New PayPal Phishing Scam Advises Users via SMS that their Account has been Limited
A new PayPal phishing scam is being conducted via SMS messages that informs users that their PayPal account has been permanently set to ‘limited’ status, which restricts sending, receiving, or withdrawing money from PayPal accounts.
The limited status is applied to accounts when PayPal detects fraudulent or suspicious activity. PayPal restricts accounts for security reasons, such as when someone other than the legitimate account holder is believed to have accessed a PayPal account without authorization or if the account holder’s bank informs PayPal that the account holder’s payment cared has been used without consent.
The SMS messages used in this scam appear to be genuine notifications from PayPal and include a hyperlink which the user is told to click to verify and secure their account. If the user clicks the link, they will be directed to a website that explains that the limited status has been applied because of possible unauthorized access, unresolved buyer disputes, or credit card chargebacks.

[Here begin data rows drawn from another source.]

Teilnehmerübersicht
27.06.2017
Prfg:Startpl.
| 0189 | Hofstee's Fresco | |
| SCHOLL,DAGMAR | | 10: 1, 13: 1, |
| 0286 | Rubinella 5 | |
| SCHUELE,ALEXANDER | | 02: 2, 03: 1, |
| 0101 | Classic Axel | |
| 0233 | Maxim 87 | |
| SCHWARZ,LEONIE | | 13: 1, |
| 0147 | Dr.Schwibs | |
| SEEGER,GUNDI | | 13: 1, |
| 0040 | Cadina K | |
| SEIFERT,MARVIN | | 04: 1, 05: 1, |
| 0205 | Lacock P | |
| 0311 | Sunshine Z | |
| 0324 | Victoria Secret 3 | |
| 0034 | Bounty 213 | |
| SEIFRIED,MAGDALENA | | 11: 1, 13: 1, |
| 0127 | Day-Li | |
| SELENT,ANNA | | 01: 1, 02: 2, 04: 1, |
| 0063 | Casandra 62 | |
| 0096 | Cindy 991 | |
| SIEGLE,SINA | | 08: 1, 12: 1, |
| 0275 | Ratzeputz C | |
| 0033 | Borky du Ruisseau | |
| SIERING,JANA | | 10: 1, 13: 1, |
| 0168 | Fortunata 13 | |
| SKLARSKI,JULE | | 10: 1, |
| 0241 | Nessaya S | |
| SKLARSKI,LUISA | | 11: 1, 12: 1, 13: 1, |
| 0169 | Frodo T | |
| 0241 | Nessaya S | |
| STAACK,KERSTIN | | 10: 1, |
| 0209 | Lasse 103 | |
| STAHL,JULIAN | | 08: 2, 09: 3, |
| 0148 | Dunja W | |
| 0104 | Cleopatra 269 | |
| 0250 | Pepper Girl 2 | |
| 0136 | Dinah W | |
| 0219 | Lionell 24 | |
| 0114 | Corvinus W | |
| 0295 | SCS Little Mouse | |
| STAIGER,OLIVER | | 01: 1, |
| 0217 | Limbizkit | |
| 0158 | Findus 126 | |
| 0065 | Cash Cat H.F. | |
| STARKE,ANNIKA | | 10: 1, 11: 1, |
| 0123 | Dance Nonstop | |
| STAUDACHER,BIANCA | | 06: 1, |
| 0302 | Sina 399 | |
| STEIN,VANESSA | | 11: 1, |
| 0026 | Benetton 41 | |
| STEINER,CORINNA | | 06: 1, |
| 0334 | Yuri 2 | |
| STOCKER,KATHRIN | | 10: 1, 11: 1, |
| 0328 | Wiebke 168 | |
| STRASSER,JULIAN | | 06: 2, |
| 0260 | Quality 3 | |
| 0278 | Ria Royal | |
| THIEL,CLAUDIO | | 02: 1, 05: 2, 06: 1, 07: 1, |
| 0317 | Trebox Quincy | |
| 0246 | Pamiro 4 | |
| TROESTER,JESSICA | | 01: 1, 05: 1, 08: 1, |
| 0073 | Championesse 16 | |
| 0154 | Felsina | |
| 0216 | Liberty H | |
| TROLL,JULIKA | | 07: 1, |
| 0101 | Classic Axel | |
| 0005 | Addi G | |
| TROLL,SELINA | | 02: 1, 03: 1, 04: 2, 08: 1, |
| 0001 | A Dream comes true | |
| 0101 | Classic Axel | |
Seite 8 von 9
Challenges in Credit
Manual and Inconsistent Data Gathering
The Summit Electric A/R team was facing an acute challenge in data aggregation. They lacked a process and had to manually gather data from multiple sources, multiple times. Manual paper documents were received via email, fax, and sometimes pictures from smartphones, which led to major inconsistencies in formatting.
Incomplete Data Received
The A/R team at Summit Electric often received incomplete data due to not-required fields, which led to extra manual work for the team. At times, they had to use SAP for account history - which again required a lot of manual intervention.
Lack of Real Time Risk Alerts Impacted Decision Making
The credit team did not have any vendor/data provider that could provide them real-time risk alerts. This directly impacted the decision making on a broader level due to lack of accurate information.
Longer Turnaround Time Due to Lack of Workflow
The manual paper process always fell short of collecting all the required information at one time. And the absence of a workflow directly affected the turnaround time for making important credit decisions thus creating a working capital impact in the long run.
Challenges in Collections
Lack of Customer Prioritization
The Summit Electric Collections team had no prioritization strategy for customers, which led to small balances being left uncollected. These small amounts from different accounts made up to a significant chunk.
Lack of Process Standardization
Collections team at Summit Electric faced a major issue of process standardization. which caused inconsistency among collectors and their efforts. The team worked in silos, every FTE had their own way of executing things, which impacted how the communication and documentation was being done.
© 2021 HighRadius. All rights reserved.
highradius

In order to lift the limited status and secure the account, the user is told they need to provide personal information. The user is required to enter their PayPal login information and the scammers also request personal information such as the user’s full name, date of birth, and billing address. That information will be used in phishing attacks to gain additional information to allow the scammers to steal the user’s identity.
PayPal is often spoofed in phishing campaigns. With around 286 million account holders, it is likely that a good percentage of emails and text messages in the campaigns will be directed to PayPal account holders. If PayPal credentials are obtained, accounts can be emptied, and fraudulent payments can be made. Despite the security risks, many people reuse passwords on multiple accounts, so their PayPal password could also allow other accounts to be accessed.
SMS phishing scams – termed smishing – can be more effective than email phishing scams, as security measures are often lacking on smartphones, so it is easier for malware to be installed undetected than attacks on computers. Due to the small screen size, it is also harder for users to view the full URL of a webpage which makes it easier for scammers to fool users into thinking they are visiting a genuine domain.
As with emails, it is important not to click any links in unsolicited SMS messages. If alerted to a security issue, visit the official website of the service provider by entering the domain name into a browser and logging in to check whether there is a genuine issue with your account.
If you fall for a scam such as this, it is important to login to your account and change your password immediately. If you have used the same password on multiple accounts, make sure the password is also changed on those accounts as well and make sure you check your account statements for any fraudulent charges and report them to your bank or card provider immediately.